**QUESTÕES DE ESTUDO**
A: Responda às perguntas sobre o texto sobre parcerias na educação:
(i) O que significa a sigla PPPs?
(ii) Que duas coisas podem ser supridas por meio de outras fontes regulamentadas?
(iii) Quais órgãos acompanhariam todo o processo?
B: Estenda o texto sobre parcerias na educação a partir da última frase apresentada.

**TEXTO DA PÁGINA**
Com um ensino de baixa qualidade e uma infraestrutura falha desde os primeiros anos de formação, a perspectiva de uma evolução intelectual e cultural dos alunos segue uma perigosa curva descendente. Nesse contexto, releva-se a urgência da implementação de projetos e de PPPs (Parcerias Público-Privadas) eficazes na área.

As iniciativas entre o poder público e os entes privados, nas suas mais diversas formas, podem e devem ser utilizadas aproveitando-se das experiências mundiais bem-sucedidas. Ou seja, pode-se suprir, por meio de outras fontes regulamentadas, tanto a escassez do dinheiro público que é aplicado na área educacional como as respectivas ineficiências da máquina pública.

Dentre as ações que ajudariam a educação brasileira a trilhar um novo caminho está o projeto de possibilitar que empresas privadas possam deduzir parte do imposto de renda para investir em escolas públicas. Nos moldes da Lei Rouanet, seria uma forma de captar e de direcionar recursos privados para políticas de ampliação de investimentos e também para melhorias na qualidade das escolas públicas do país. Todo o processo seria acompanhado pelo Ministério Público Federal e pela Polícia Federal.

**MATERIAL EXTRAÍDO**
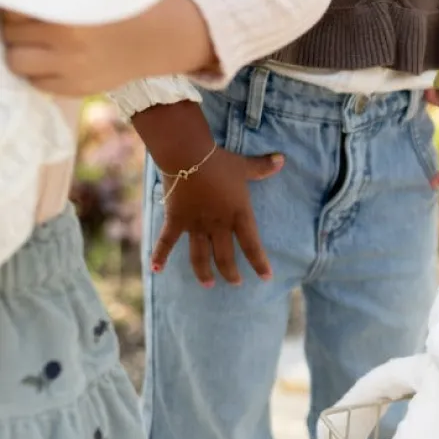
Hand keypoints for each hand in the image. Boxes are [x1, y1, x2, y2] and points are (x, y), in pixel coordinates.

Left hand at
==
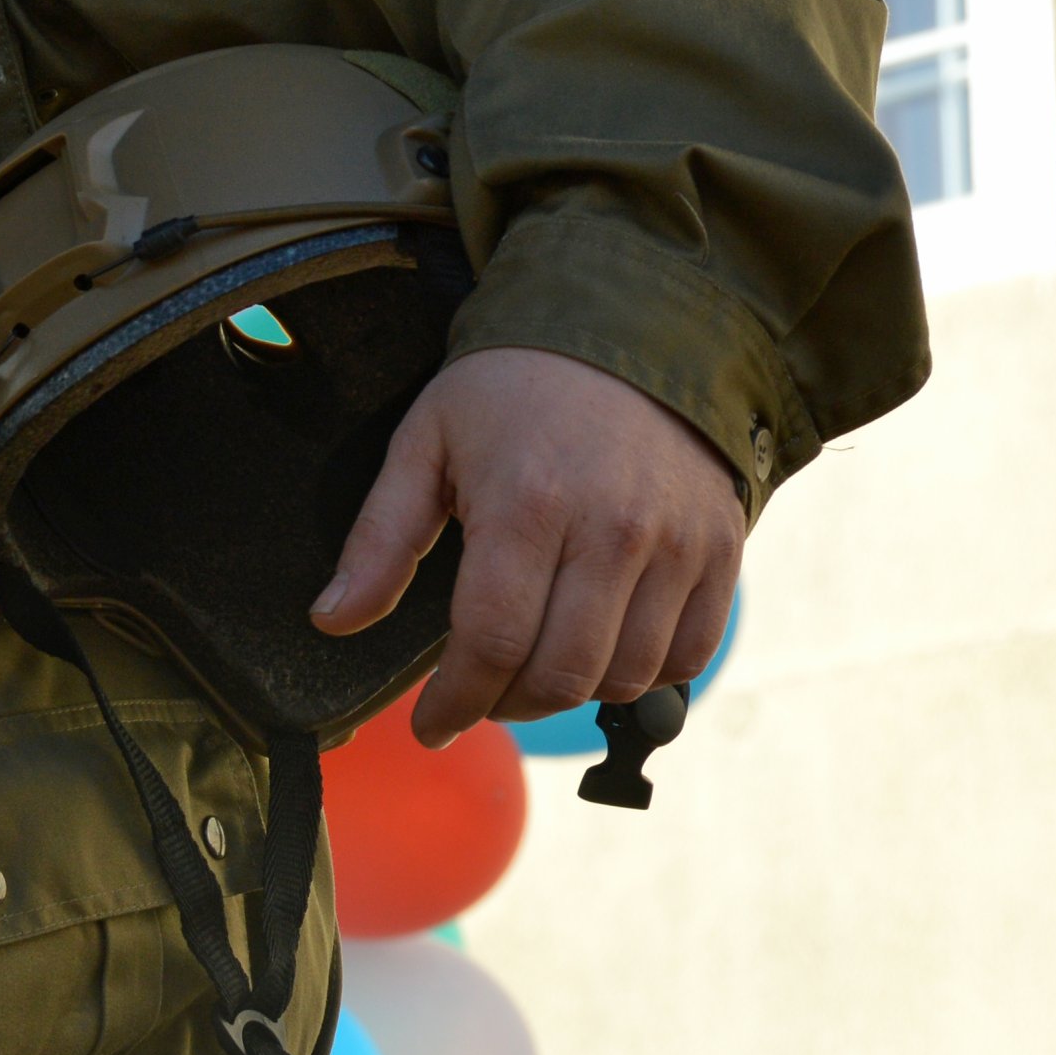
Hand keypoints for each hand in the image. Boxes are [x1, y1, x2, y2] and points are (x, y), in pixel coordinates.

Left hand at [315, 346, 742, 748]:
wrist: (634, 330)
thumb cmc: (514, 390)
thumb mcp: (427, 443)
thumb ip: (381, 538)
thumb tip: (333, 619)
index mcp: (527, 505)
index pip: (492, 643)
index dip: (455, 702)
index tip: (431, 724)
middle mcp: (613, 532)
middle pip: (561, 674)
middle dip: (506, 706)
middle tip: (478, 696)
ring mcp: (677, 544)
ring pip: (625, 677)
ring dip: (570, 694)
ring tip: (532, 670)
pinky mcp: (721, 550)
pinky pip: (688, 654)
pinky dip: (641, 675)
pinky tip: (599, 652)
* * *
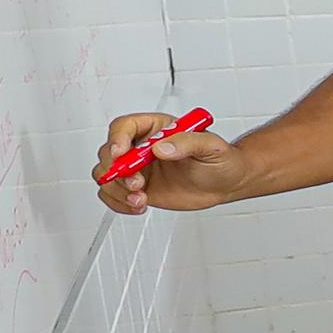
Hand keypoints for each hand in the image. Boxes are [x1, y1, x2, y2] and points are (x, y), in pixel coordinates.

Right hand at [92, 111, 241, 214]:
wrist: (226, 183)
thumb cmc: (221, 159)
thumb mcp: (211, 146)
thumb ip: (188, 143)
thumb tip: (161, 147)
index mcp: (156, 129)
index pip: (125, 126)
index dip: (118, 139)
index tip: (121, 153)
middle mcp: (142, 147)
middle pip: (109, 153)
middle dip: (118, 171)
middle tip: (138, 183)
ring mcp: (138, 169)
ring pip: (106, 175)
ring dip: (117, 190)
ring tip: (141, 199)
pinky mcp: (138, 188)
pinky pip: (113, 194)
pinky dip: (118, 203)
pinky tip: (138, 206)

**TAREFAS RESOLVIDAS**
A:
(i) Parcerias Público-Privadas.
(ii) A escassez do dinheiro público aplicado na área educacional e as ineficiências da máquina pública.
(iii) O Ministério Público Federal e a Polícia Federal.

B:
Sem desmerecer a causa, uma pergunta que merece reflexão é: por que, aqui no Brasil, a Lei Rouanet, que é voltada para a cultura, prevaleceu? A educação também é parte fundamental para a formação de um indivíduo –tanto no aspecto profissional como no pessoal–, além de ser um dos pilares que sustentam o desenvolvimento de um país.

Educação e cultura são complementares, devem andar juntas e merecem uma atenção igualitária dos governantes, dos líderes empresariais e da sociedade como um todo. As áreas de esporte, cultura e social já dispõem de uma legislação federal que fixa incentivos fiscais, mas o setor da educação ainda sofre com a falta de leis específicas.

Nos Estados Unidos, as empresas podem abater do imposto de renda para investir em universidades. No Brasil, entretanto, essa iniciativa ainda está começando a ganhar corpo no Senado. Já se encontra com o ministro Blairo Maggi e com os senadores José Medeiros (PSD-MT) e Wellington Fagundes (PR-MT) um anteprojeto de lei que propõe a criação de incentivos fiscais a pessoas físicas e jurídicas que façam doações à área da educação.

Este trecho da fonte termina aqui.